# Using acrylic paint as fabric dye.



## dionicia

Hi.

I don't if anyone has tried this before but I found if I mix a little acrylic paint with water and soak a piece of fabric in it, the fabric looks better than when I use regular fabric dye. It keeps the color I want the fabric to be. Not only that but you can mold it slightly to the shape you want after or during it dries. 

I tried it on cheesecloth and the colors looked amazing. I still have to experiment with other cloth.

I hope this helps.


----------



## Lilly

I haven't used Acrylic paint ...but i do use latex paint and water mix to dye cloth also..holds up better and doesnt run..Or at least mine hasn't.
The acrylic as you say has a heavier coat in order to mold it then..kinda like MM if thinnned. Does it crack after dried ?
I just use mine for creepy cloths and wall coverings.


----------



## dionicia

Co cracking so far and I just found a stiffening agent for $6 bucks at JoAnn's.


----------



## Bone Dancer

Can you give me a better idea as to how much latex paint or acrylic paint and how much water were used ?


----------



## gypsichic

I tried this on white sheets this weekend

i just added a squirt or 2 out of the bottle of black paint to about a gallon or 2 of water

sheets turned grey.............and i soaked for a while

i may try a little more paint or add some dye to darken the color
i haven't decided yet

but they were a little stiff i noticed


----------



## veinreyes

*Using acrylic paint as fabric dye*

Why not use a paint that leaves a soft, use instead of thin hand that of stiff and thick.

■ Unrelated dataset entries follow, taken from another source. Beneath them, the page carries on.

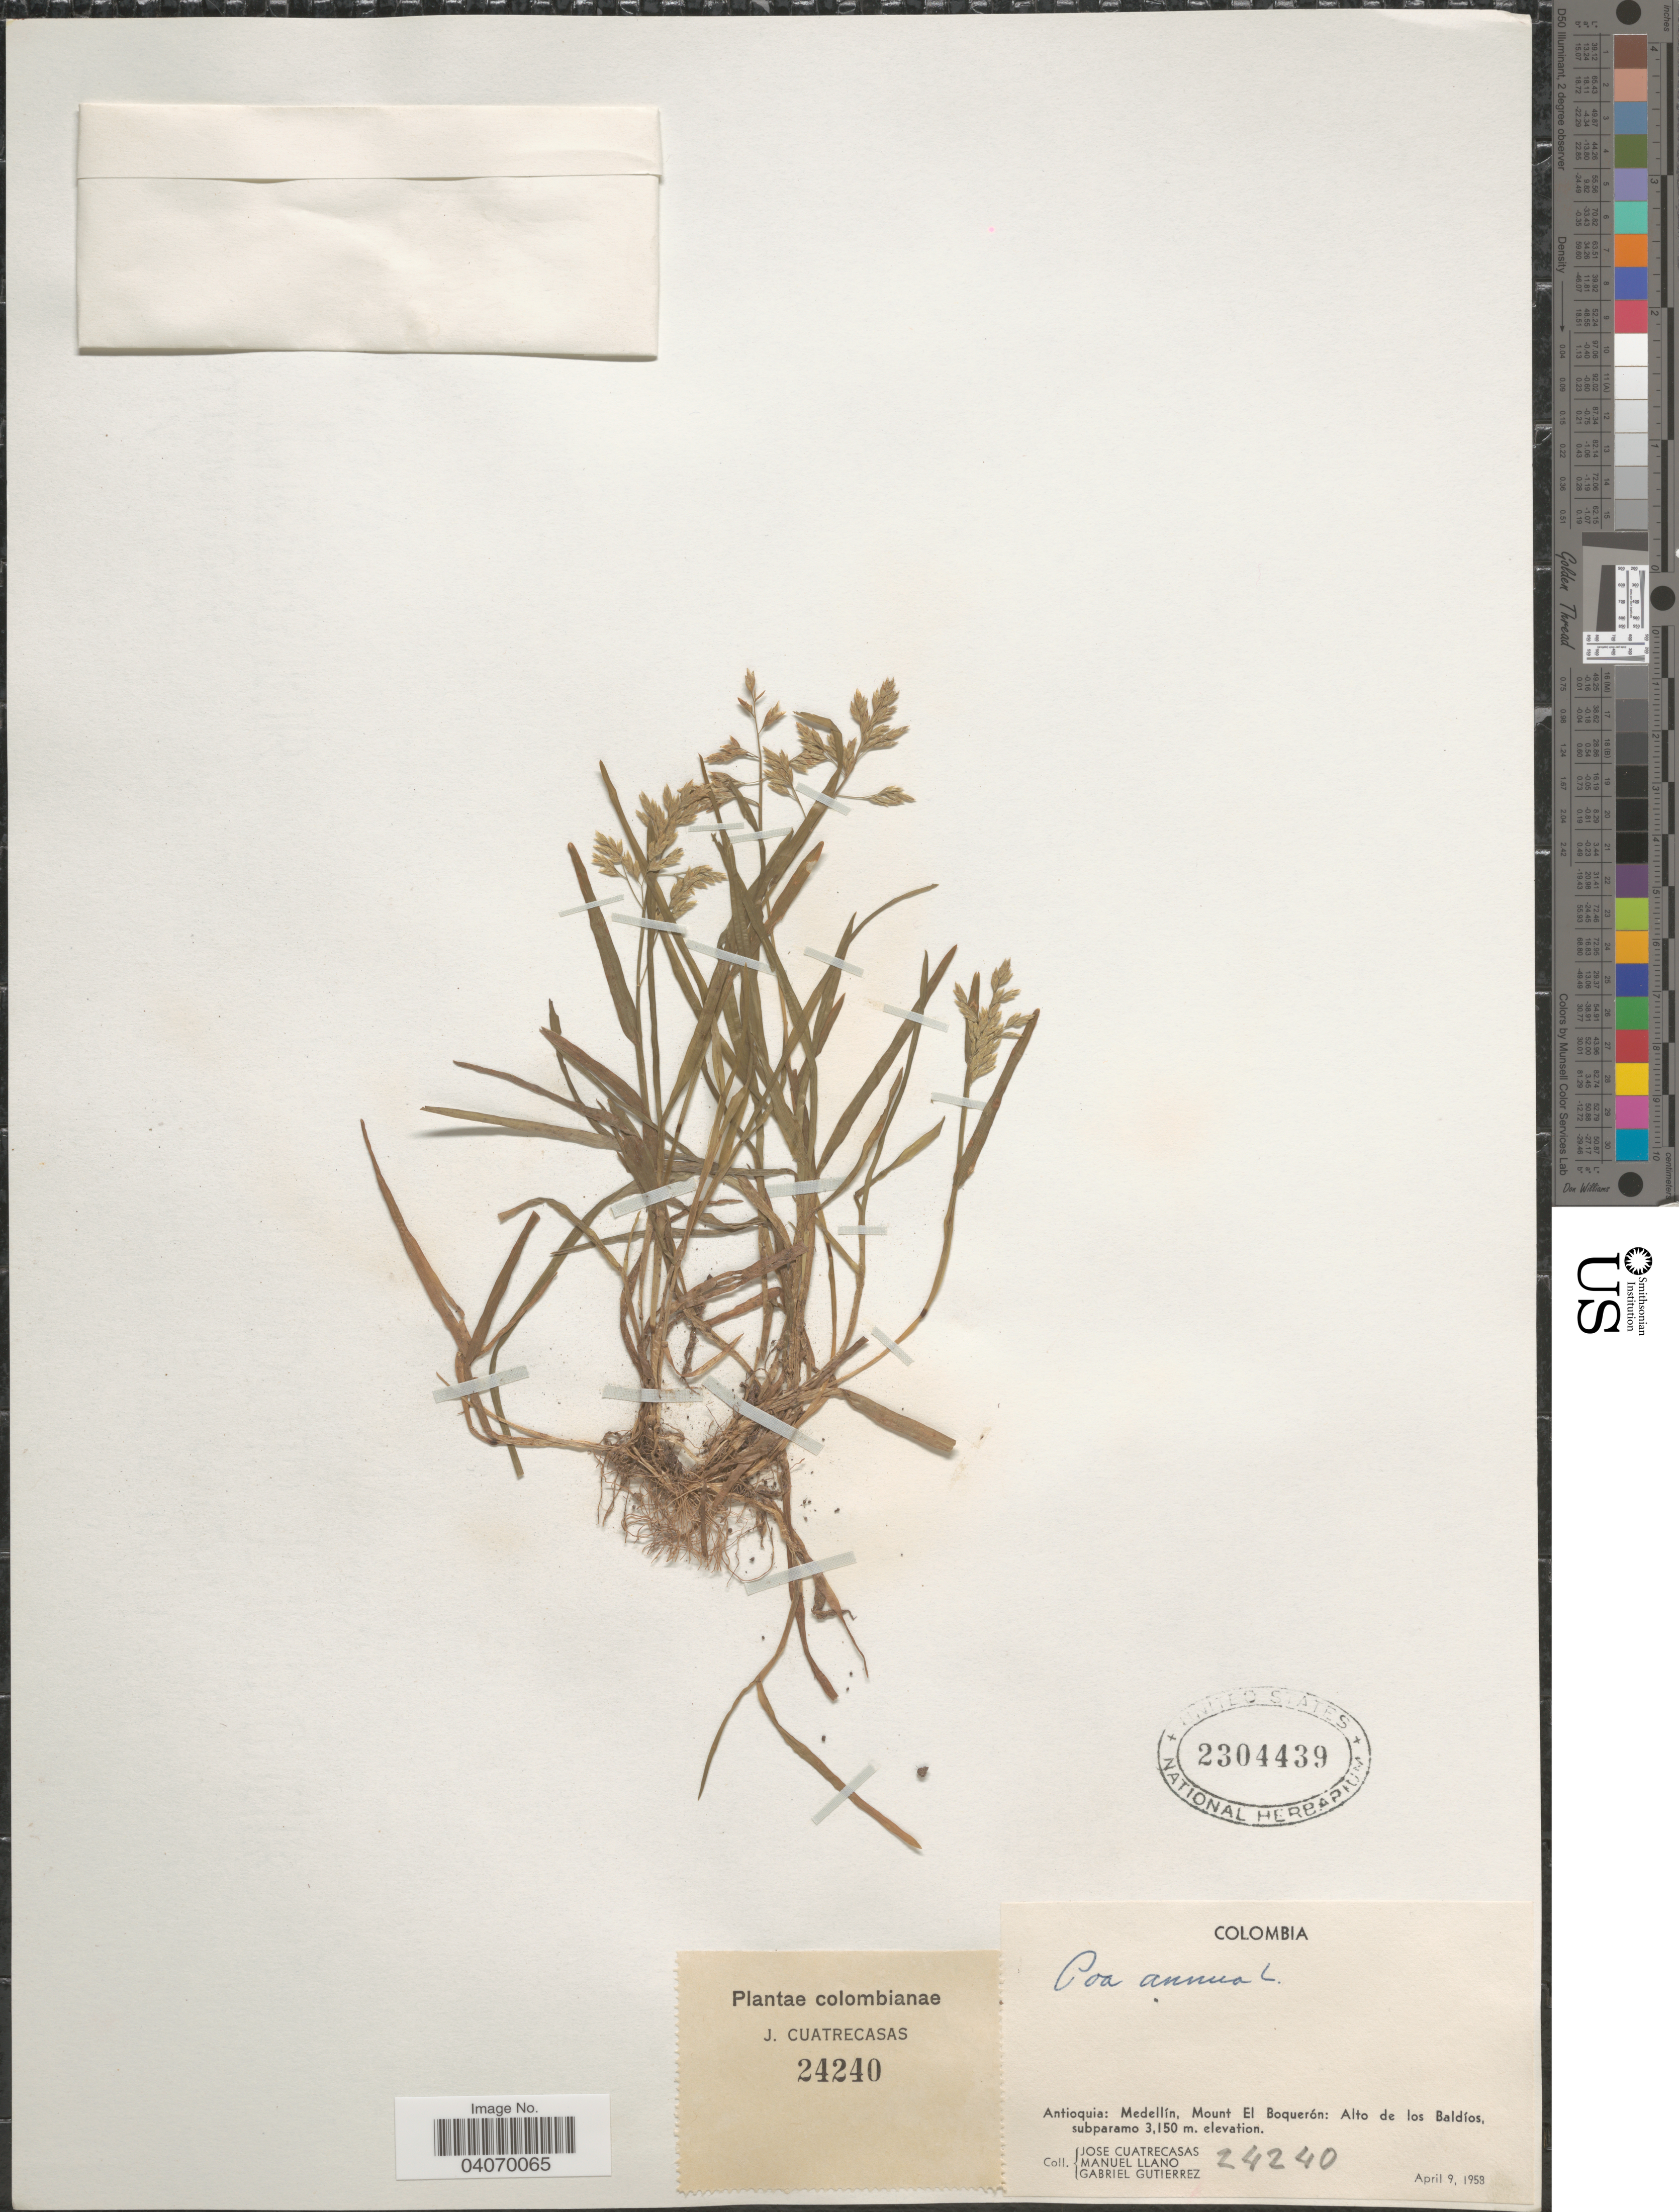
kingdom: Plantae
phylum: Tracheophyta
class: Liliopsida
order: Poales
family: Poaceae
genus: Poa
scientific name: Poa annua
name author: L.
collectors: J. Cuatrecasas, M. Llano & G. Gutierrez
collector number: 24240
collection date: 1958-04-09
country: Colombia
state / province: Antioquia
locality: Medellín, Mount El Boquerón: Alto de los Baldíos.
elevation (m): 3150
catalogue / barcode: US 2304439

Dyes,and even thickened dyes, tend to wick and scatter,while paints don't.


----------



## Frankie-s Girl

I've used the left-over water from rinsing my paintbrushes to dye cheesecloth. It really doesn't take much paint to dye stuff. You can always re-dye if you wanted it darker/different color. Acrylics won't wash out, so you can layer the colors to get some pretty cool effects too.


----------